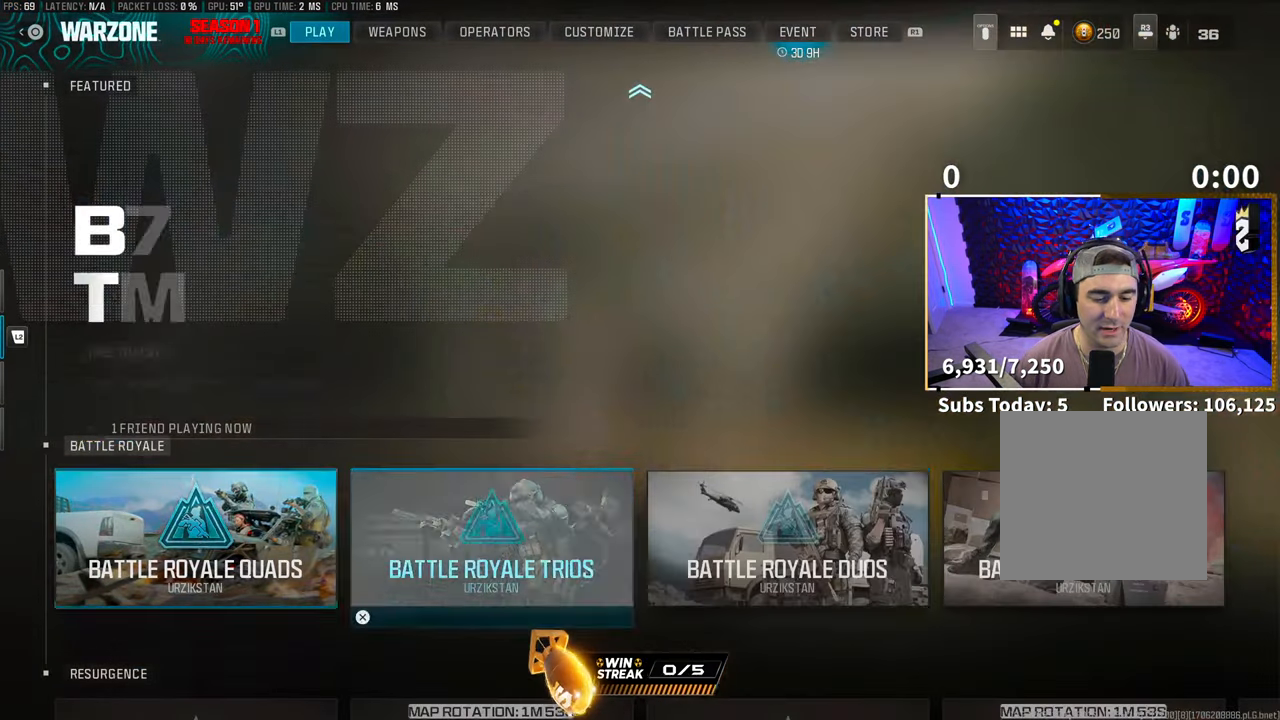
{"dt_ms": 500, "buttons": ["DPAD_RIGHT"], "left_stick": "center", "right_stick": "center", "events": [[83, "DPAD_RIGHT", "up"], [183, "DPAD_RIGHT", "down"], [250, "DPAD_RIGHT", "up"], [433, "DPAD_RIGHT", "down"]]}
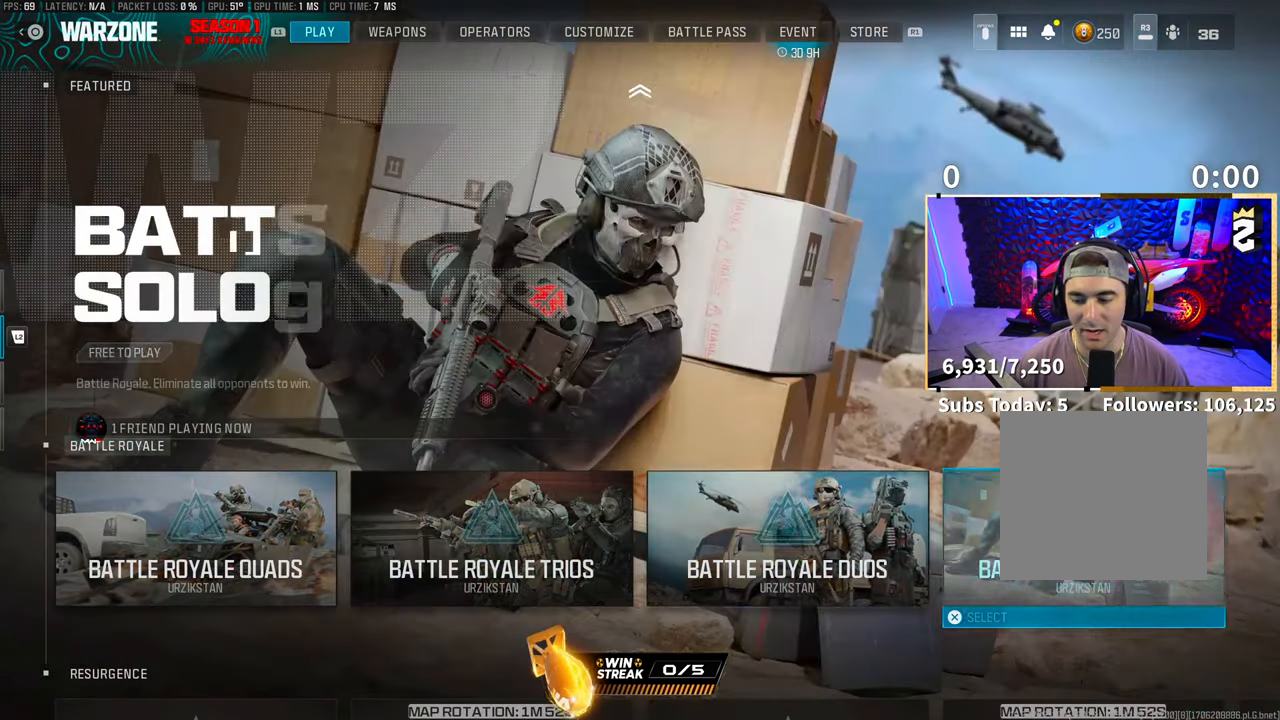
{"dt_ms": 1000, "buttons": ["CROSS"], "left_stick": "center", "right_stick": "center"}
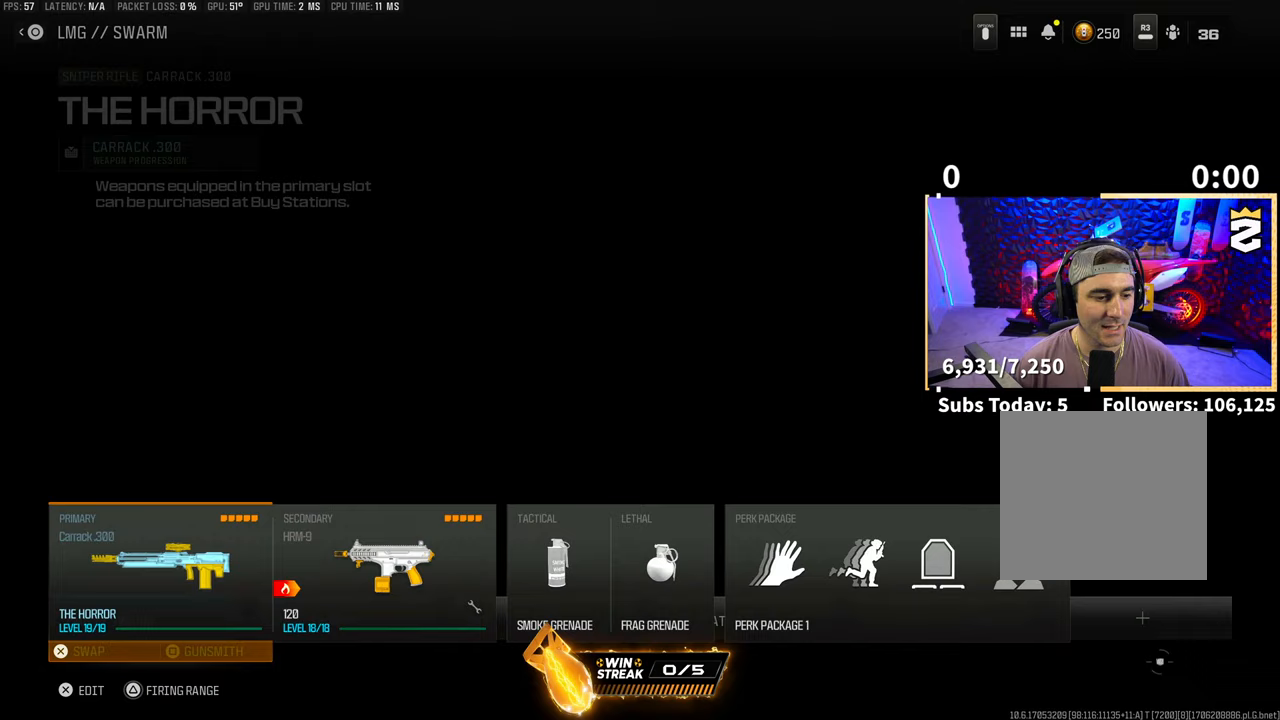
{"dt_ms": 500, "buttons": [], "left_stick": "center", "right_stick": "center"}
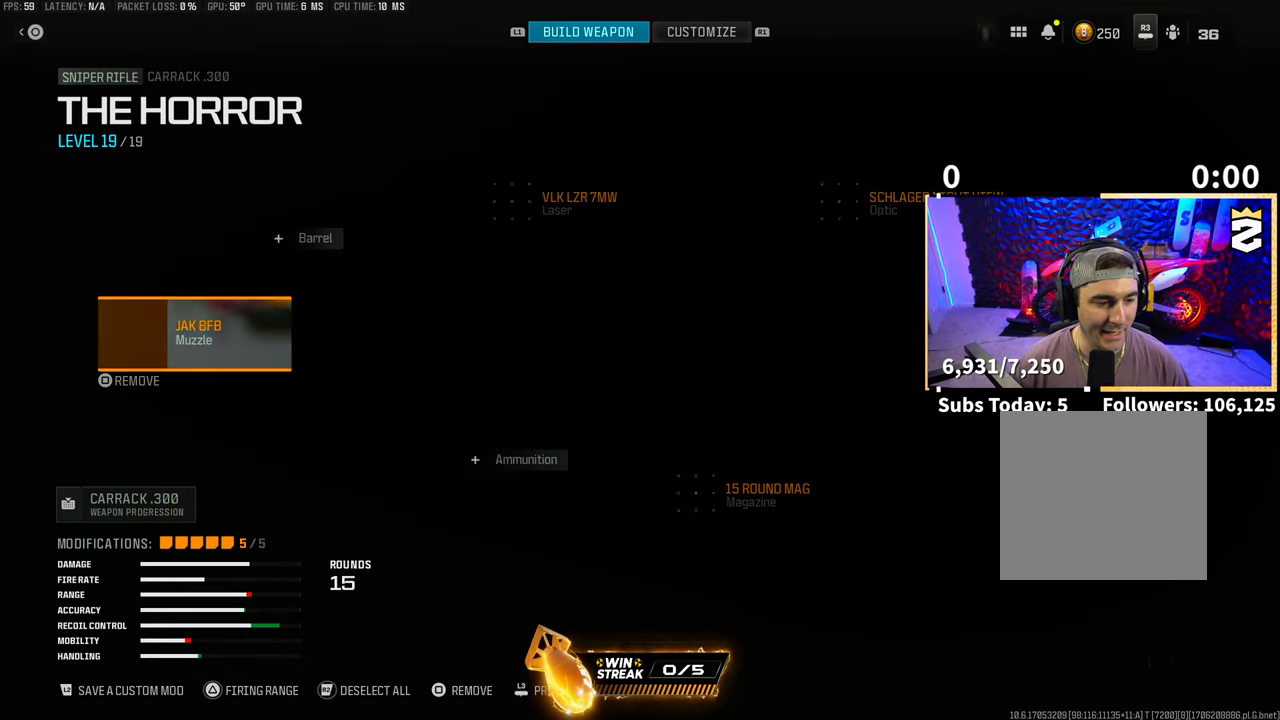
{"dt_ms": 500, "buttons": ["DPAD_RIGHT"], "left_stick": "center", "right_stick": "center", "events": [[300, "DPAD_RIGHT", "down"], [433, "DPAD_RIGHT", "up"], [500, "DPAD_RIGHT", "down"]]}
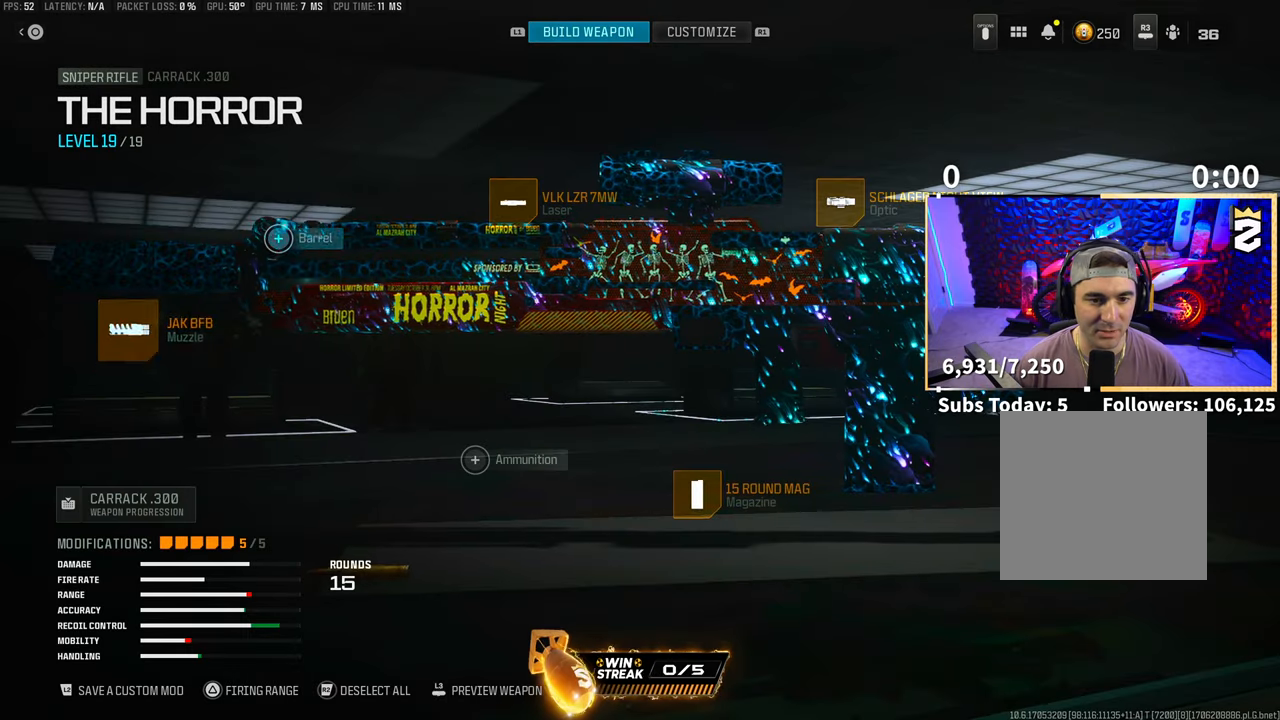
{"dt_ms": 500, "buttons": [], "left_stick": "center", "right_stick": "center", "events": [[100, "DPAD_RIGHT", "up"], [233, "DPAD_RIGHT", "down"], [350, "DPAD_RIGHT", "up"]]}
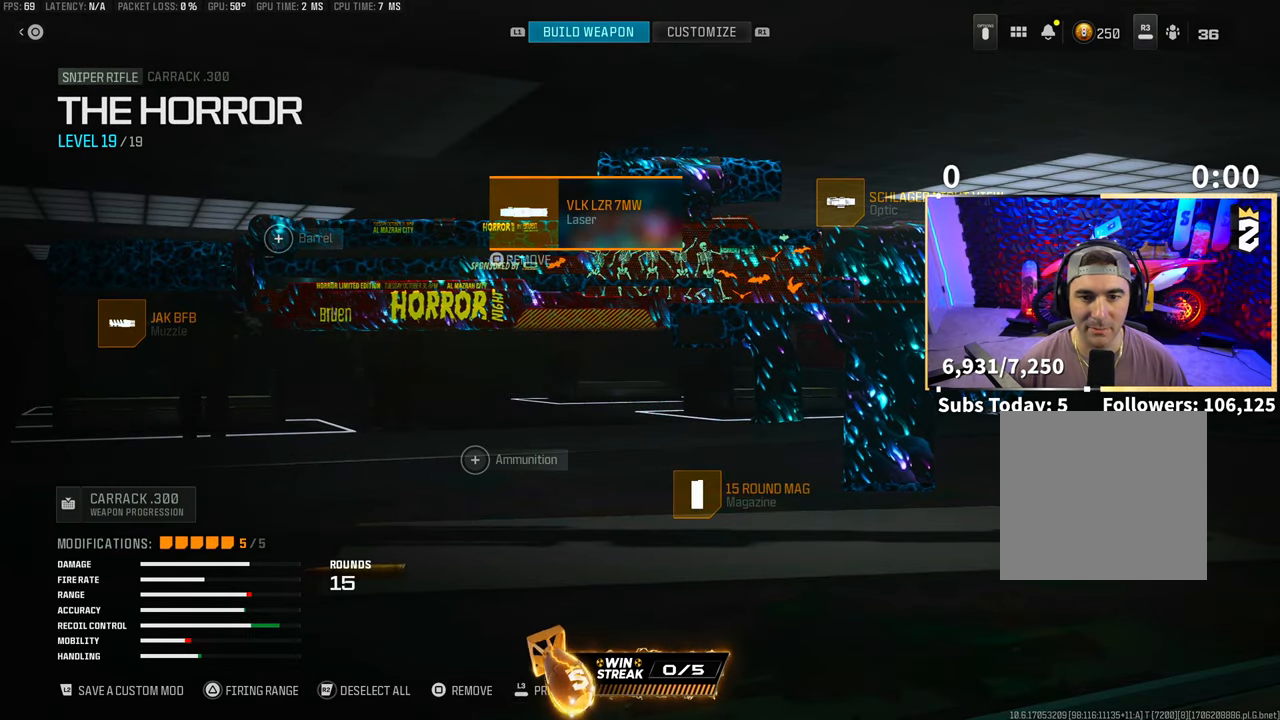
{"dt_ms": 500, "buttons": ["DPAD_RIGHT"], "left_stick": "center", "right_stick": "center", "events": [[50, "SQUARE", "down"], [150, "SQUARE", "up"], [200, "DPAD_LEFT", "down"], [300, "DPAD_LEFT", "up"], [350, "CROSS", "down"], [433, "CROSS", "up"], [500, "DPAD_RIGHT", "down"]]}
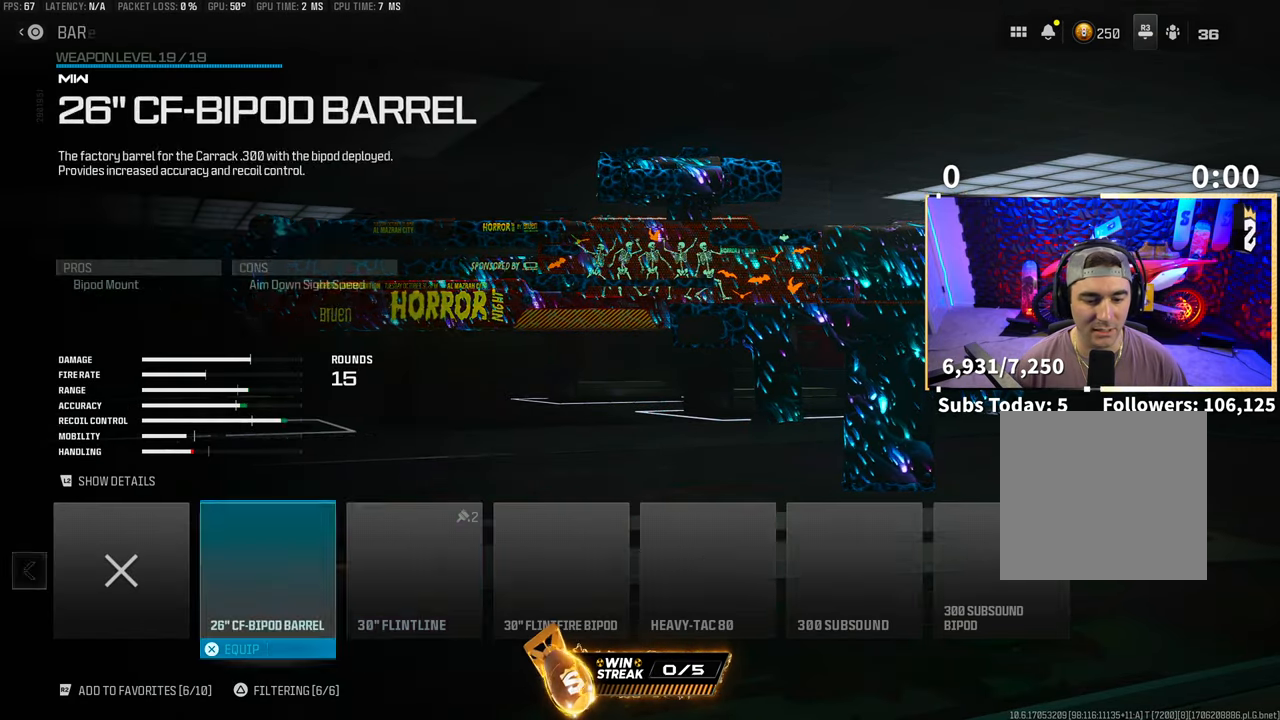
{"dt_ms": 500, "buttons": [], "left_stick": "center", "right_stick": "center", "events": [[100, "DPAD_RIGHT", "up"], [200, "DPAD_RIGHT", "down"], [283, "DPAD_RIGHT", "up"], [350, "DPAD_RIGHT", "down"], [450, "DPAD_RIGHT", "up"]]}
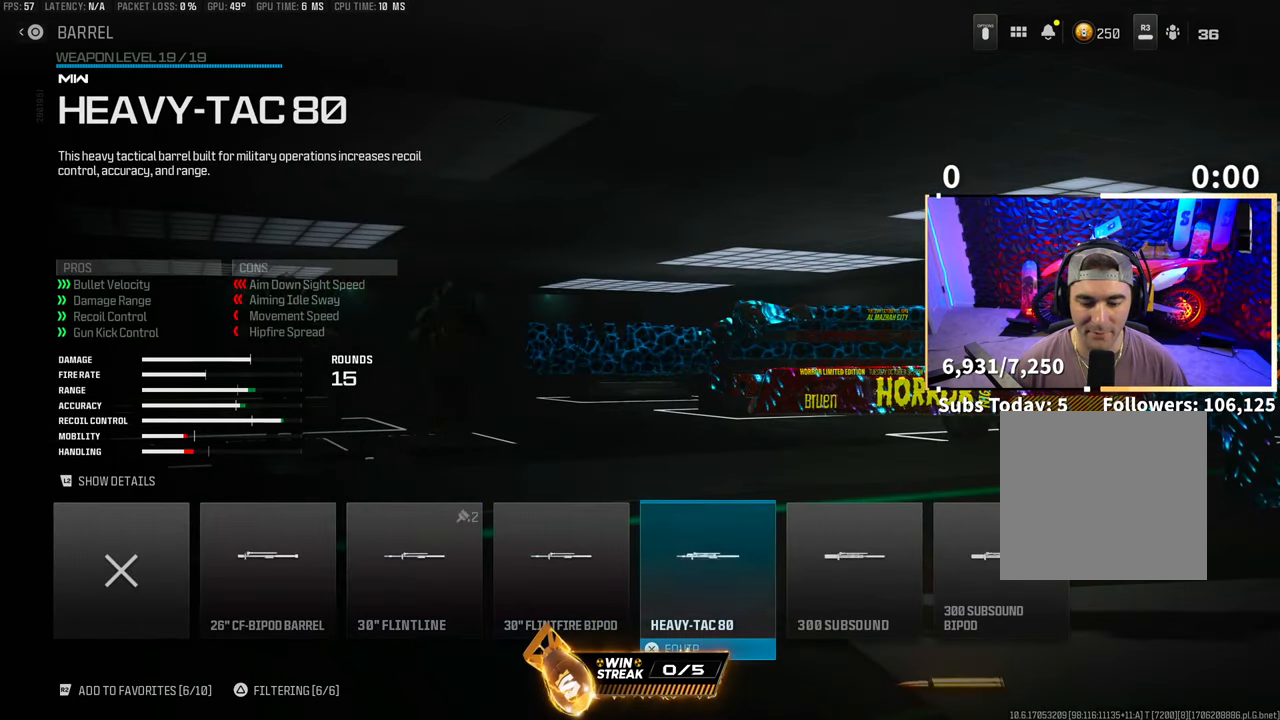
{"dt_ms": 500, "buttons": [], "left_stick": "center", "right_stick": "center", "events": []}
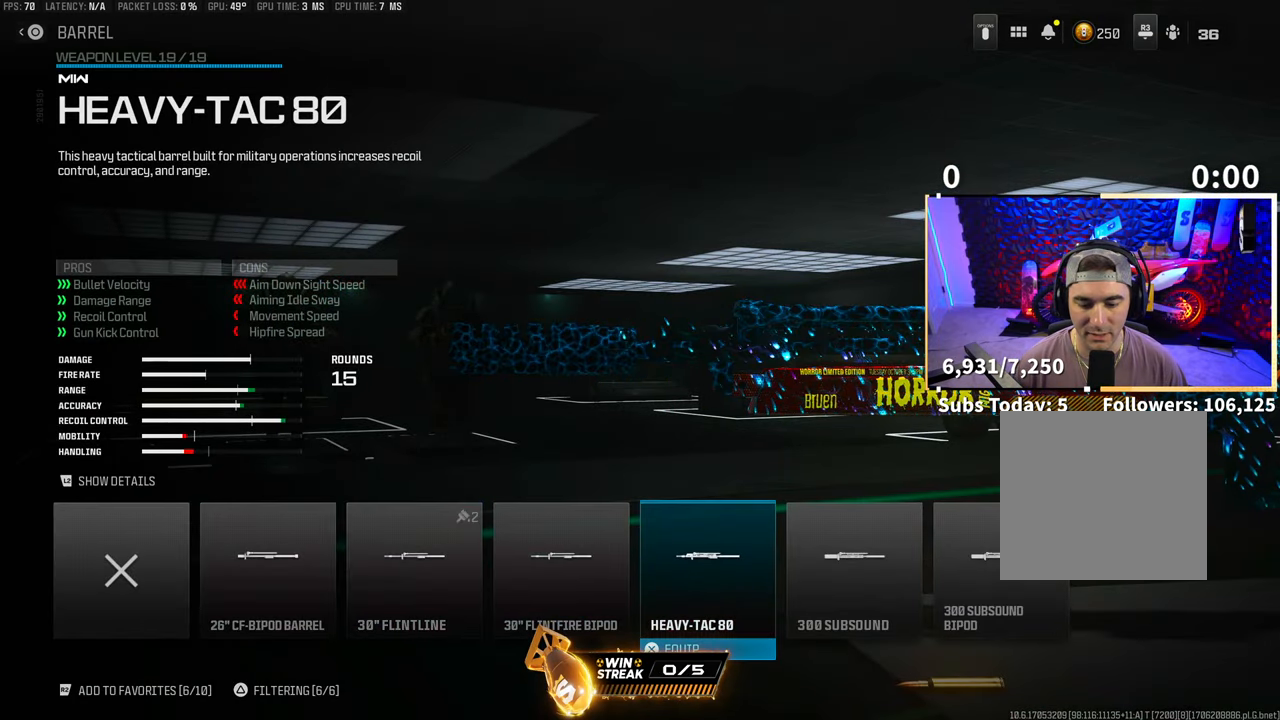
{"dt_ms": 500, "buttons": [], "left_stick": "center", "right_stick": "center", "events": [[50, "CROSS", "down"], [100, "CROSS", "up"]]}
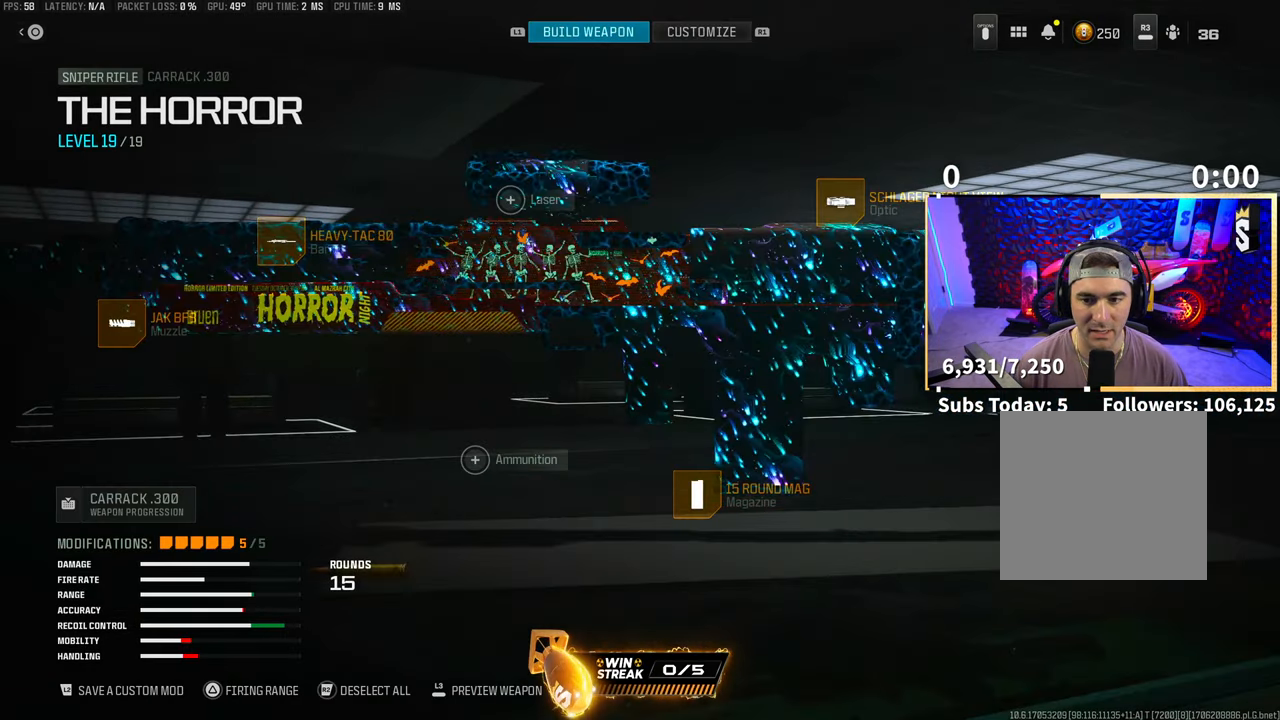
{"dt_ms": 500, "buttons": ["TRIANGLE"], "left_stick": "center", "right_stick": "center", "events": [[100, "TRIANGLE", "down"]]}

Problem requirements - Line by line, print the records above exactly, skipping each picture.

Your response -
{"dt_ms": 500, "buttons": ["DPAD_RIGHT"], "left_stick": "center", "right_stick": "center", "events": [[83, "DPAD_RIGHT", "up"], [183, "DPAD_RIGHT", "down"], [250, "DPAD_RIGHT", "up"], [433, "DPAD_RIGHT", "down"]]}
{"dt_ms": 1000, "buttons": ["CROSS"], "left_stick": "center", "right_stick": "center"}
{"dt_ms": 500, "buttons": [], "left_stick": "center", "right_stick": "center"}
{"dt_ms": 500, "buttons": ["DPAD_RIGHT"], "left_stick": "center", "right_stick": "center", "events": [[300, "DPAD_RIGHT", "down"], [433, "DPAD_RIGHT", "up"], [500, "DPAD_RIGHT", "down"]]}
{"dt_ms": 500, "buttons": [], "left_stick": "center", "right_stick": "center", "events": [[100, "DPAD_RIGHT", "up"], [233, "DPAD_RIGHT", "down"], [350, "DPAD_RIGHT", "up"]]}
{"dt_ms": 500, "buttons": ["DPAD_RIGHT"], "left_stick": "center", "right_stick": "center", "events": [[50, "SQUARE", "down"], [150, "SQUARE", "up"], [200, "DPAD_LEFT", "down"], [300, "DPAD_LEFT", "up"], [350, "CROSS", "down"], [433, "CROSS", "up"], [500, "DPAD_RIGHT", "down"]]}
{"dt_ms": 500, "buttons": [], "left_stick": "center", "right_stick": "center", "events": [[100, "DPAD_RIGHT", "up"], [200, "DPAD_RIGHT", "down"], [283, "DPAD_RIGHT", "up"], [350, "DPAD_RIGHT", "down"], [450, "DPAD_RIGHT", "up"]]}
{"dt_ms": 500, "buttons": [], "left_stick": "center", "right_stick": "center", "events": []}
{"dt_ms": 500, "buttons": [], "left_stick": "center", "right_stick": "center", "events": [[50, "CROSS", "down"], [100, "CROSS", "up"]]}
{"dt_ms": 500, "buttons": ["TRIANGLE"], "left_stick": "center", "right_stick": "center", "events": [[100, "TRIANGLE", "down"]]}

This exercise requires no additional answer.